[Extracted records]
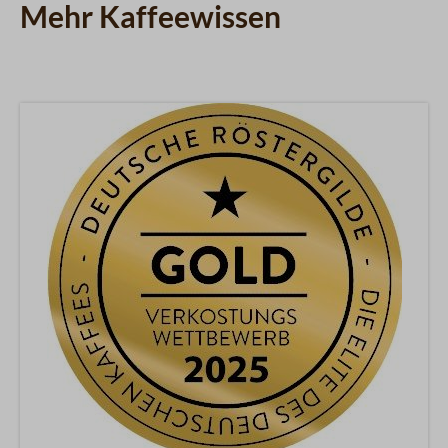
Mehr Kaffeewissen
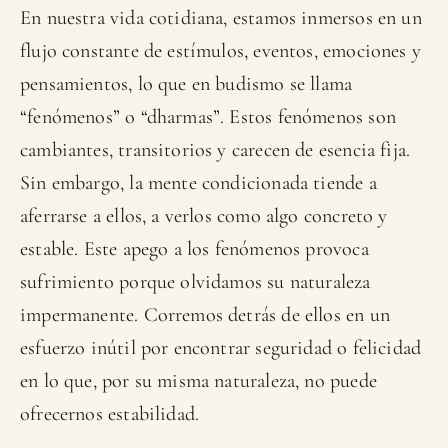
En nuestra vida cotidiana, estamos inmersos en un
flujo constante de estímulos, eventos, emociones y
pensamientos, lo que en budismo se llama
“fenómenos” o “dharmas”. Estos fenómenos son
cambiantes, transitorios y carecen de esencia fija.
Sin embargo, la mente condicionada tiende a
aferrarse a ellos, a verlos como algo concreto y
estable. Este apego a los fenómenos provoca
sufrimiento porque olvidamos su naturaleza
impermanente. Corremos detrás de ellos en un
esfuerzo inútil por encontrar seguridad o felicidad
en lo que, por su misma naturaleza, no puede
ofrecernos estabilidad.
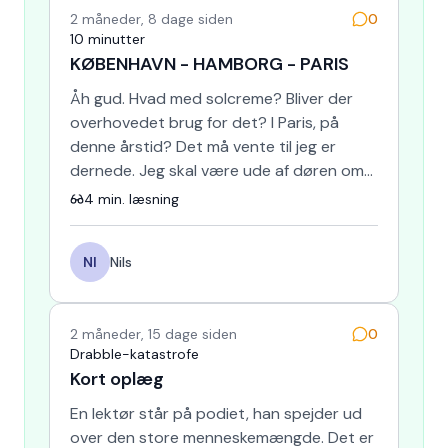
2 måneder, 8 dage siden
0
10 minutter
KØBENHAVN - HAMBORG - PARIS
Åh gud. Hvad med solcreme? Bliver der
overhovedet brug for det? I Paris, på
denne årstid? Det må vente til jeg er
dernede. Jeg skal være ude af døren om
10 minutter. · 'Mor, jeg ha…
4
min. læsning
NI
Nils
2 måneder, 15 dage siden
0
Drabble-katastrofe
Kort oplæg
En lektør står på podiet, han spejder ud
over den store menneskemængde. Det er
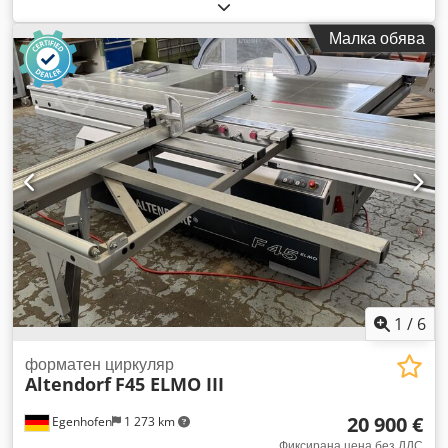
рязане при успоредния ограничител: 1100 мм Ширина на
рязане при ограничителя за отрязване: 3200 мм Дълбочина
Малка обява
на рязане: Предварително разрязване: не Регулиране на
височината на диска: ръчно / с манивела Наклоняване на
диска: ръчно / с манивела Регулиране на успоредния
ограничител: ръчно Индикатор за ъгъла на диска: цифров
Индикатор за височината на рязане: - Индикатор за
успоредния ограничител: скала Индикатор за ограничителя
за отрязване: скала Диаметър на диска: 450 мм Обороти:
4000 об./мин Мощност на мотора: 4 kW Спирачка на
мотора: да - автоматична Вход за аспирация: 80 мм и 120
мм Дължина на машината: 3000 мм Ширина на машината:
2100 мм Crodpezdzbbsfx Afwef Тегло: приблизително 1000
кг
1
/
6
форматен циркуляр
Altendorf
F45 ELMO III
20 900 €
Egenhofen
1 273 km
Фиксирана цена без ДДС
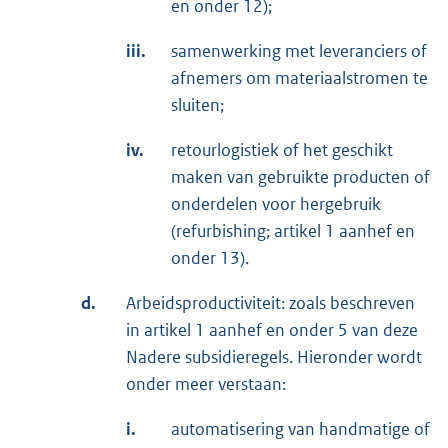
en onder 12);
iii.
samenwerking met leveranciers of
afnemers om materiaalstromen te
sluiten;
iv.
retourlogistiek of het geschikt
maken van gebruikte producten of
onderdelen voor hergebruik
(refurbishing; artikel 1 aanhef en
onder 13).
d.
Arbeidsproductiviteit: zoals beschreven
in artikel 1 aanhef en onder 5 van deze
Nadere subsidieregels. Hieronder wordt
onder meer verstaan:
i.
automatisering van handmatige of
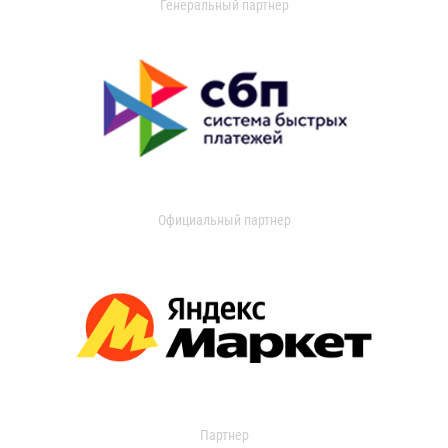
Генеральный партнер
Официальный партнер
Партнер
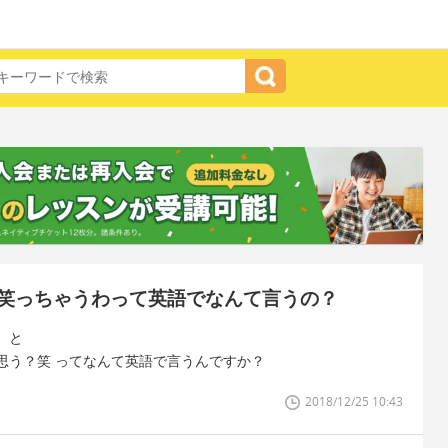
笑っちゃうわって英語でなんて言うの？
、と
思う？笑 ってなんて英語で言うんですか？
2018/12/25 10:43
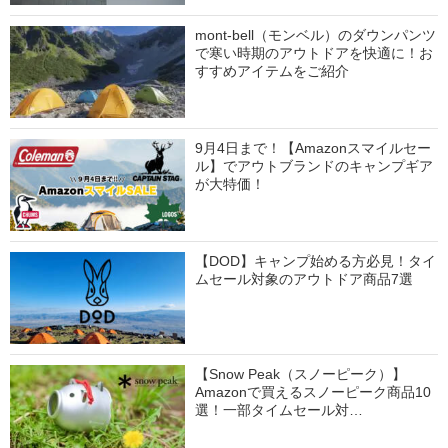
mont-bell（モンベル）のダウンパンツ
で寒い時期のアウトドアを快適に！お
すすめアイテムをご紹介
9月4日まで！【Amazonスマイルセー
ル】でアウトブランドのキャンプギア
が大特価！
【DOD】キャンプ始める方必見！タイ
ムセール対象のアウトドア商品7選
【Snow Peak（スノーピーク）】
Amazonで買えるスノーピーク商品10
選！一部タイムセール対…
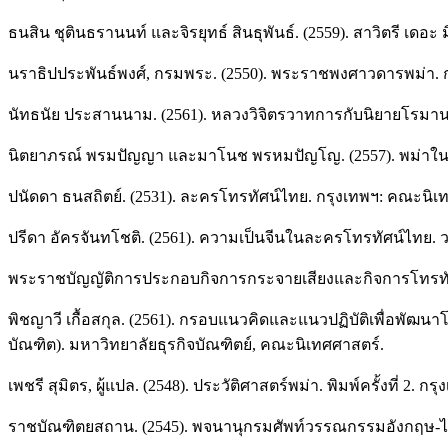
ธนสิน ชุตินธรานนท์ และจิรยุทธ์ สินธุพันธ์. (2559). สาวิตรี เด
นราธิปประพันธ์พงศ์, กรมพระ. (2550). พระราชพงศาวดารพม่า. ก
นัทธนัย ประสานนาม. (2561). หลวงวิจิตรวาทการกับนิยายโรมานซ์แน
นิตยาภรณ์ พรมปัญญา และมาโนช พรหมปัญโญ. (2557). พม่าในแบ
ปนัดดา ธนสถิตย์. (2531). ละครโทรทัศน์ไทย. กรุงเทพฯ: คณะนิ
ปรีดา อัครจันทโชติ. (2561). ความเป็นจีนในละครโทรทัศน์ไทย. ว
พระราชบัญญัติการประกอบกิจการกระจายเสียงและกิจการโทรทัศน์ พ
พิชญาวี เกื้อสกุล. (2561). กรอบแนวคิดและแนวปฏิบัติเพื่อพัฒน
บัณฑิต). มหาวิทยาลัยธุรกิจบัณฑิตย์, คณะนิเทศศาสตร์.
เพชรี สุมิตร, ผู้แปล. (2548). ประวัติศาสตร์พม่า. พิมพ์ครั้งที่ 2
ราชบัณฑิตยสถาน. (2545). พจนานุกรมศัพท์วรรณกรรมอังกฤษ-ไ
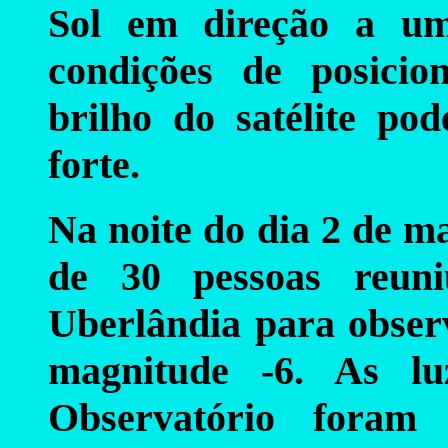
Sol em direção a um
condições de posicio
brilho do satélite po
forte.
Na noite do dia 2 de m
de 30 pessoas reuni
Uberlândia para obser
magnitude -6. As lu
Observatório fora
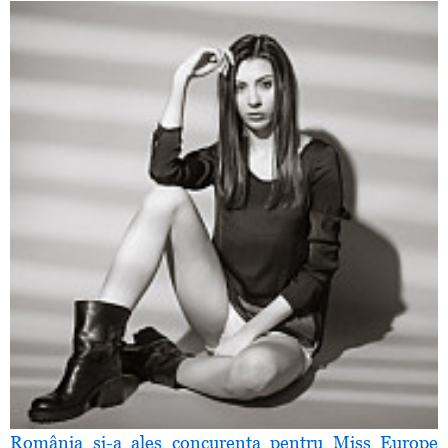
România şi-a ales concurenţa pentru Miss Europe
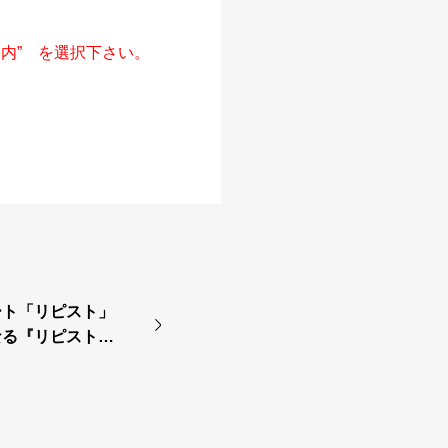
案内” を選択下さい。
ート「リピスト」
る『リピストX
提供を開始！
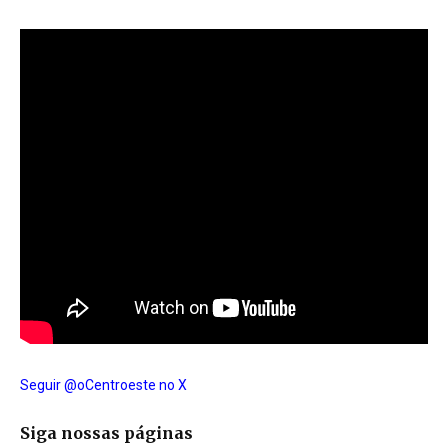
Seguir @oCentroeste no X
Siga nossas páginas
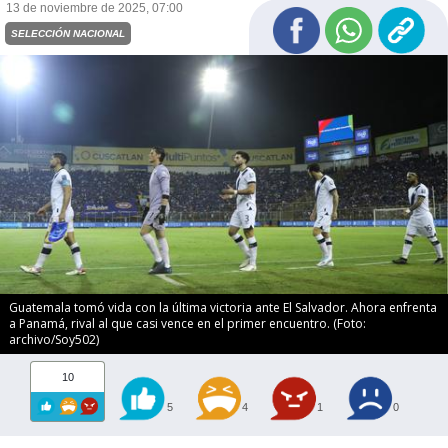
13 de noviembre de 2025, 07:00
SELECCIÓN NACIONAL
Guatemala tomó vida con la última victoria ante El Salvador. Ahora enfrenta
a Panamá, rival al que casi vence en el primer encuentro. (Foto:
archivo/Soy502)
10
5
4
1
0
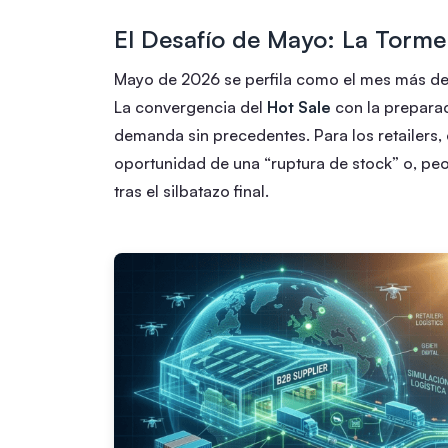
El Desafío de Mayo: La Torme
Mayo de 2026 se perfila como el mes más desa
La convergencia del
Hot Sale
con la preparac
demanda sin precedentes. Para los retailers, 
oportunidad de una “ruptura de stock” o, peo
tras el silbatazo final.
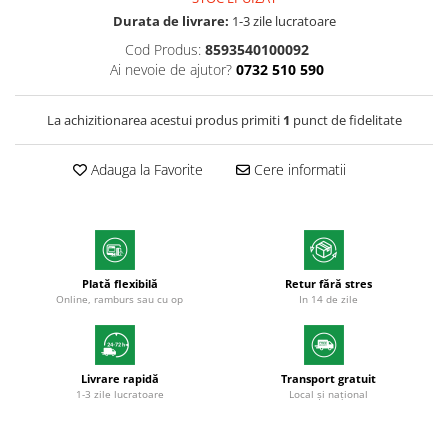
Markere cu vopsea
Durata de livrare:
1-3 zile lucratoare
Cod Produs:
8593540100092
Ai nevoie de ajutor?
0732 510 590
La achizitionarea acestui produs primiti
1
punct de fidelitate
Adauga la Favorite
Cere informatii
Plată flexibilă
Retur fără stres
Online, ramburs sau cu op
In 14 de zile
Livrare rapidă
Transport gratuit
1-3 zile lucratoare
Local și național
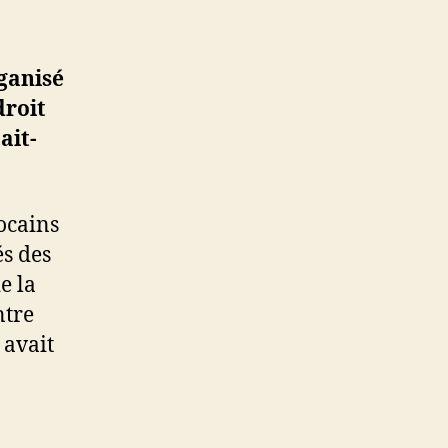
rganisé
droit
ait-
ocains
és des
e la
ntre
 avait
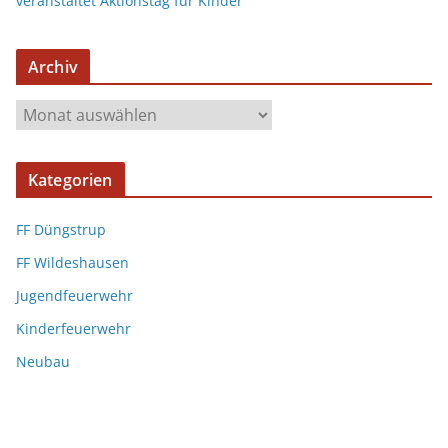
veranstaltet Aktionstag für Kinder
Archiv
Kategorien
FF Düngstrup
FF Wildeshausen
Jugendfeuerwehr
Kinderfeuerwehr
Neubau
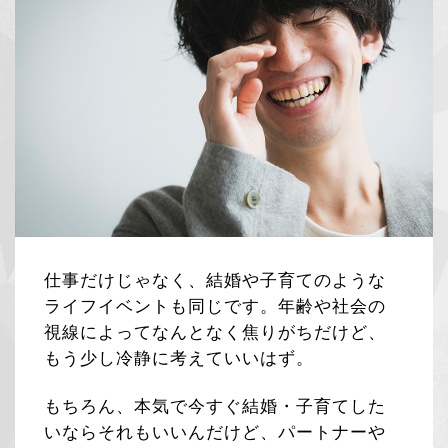
仕事だけじゃなく、結婚や子育てのような
ライフイベントも同じです。年齢や社会の
視線によってなんとなく焦りがちだけど、
もう少し冷静に考えていいはず。
もちろん、本気で今すぐ結婚・子育てした
いならそれもいいんだけど、パートナーや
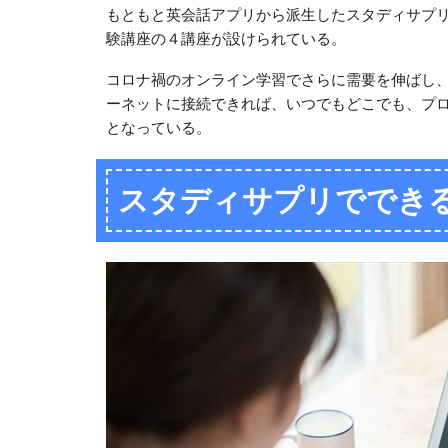
もともと英会話アプリから派生したスタディサプ
験講座の４講座が設けられている。
コロナ禍のオンライン学習でさらに需要を伸ばし
ーネットに接続できれば、いつでもどこでも、プロ
となっている。
スタディサプリででき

> [TASK DETAILS] Copy out each line of the records above that includes "скала".

> [OUTPUT OF THE EXERCISE]
успоредния ограничител: скала Индикатор за ограничителя
за отрязване: скала Диаметър на диска: 450 мм Обороти:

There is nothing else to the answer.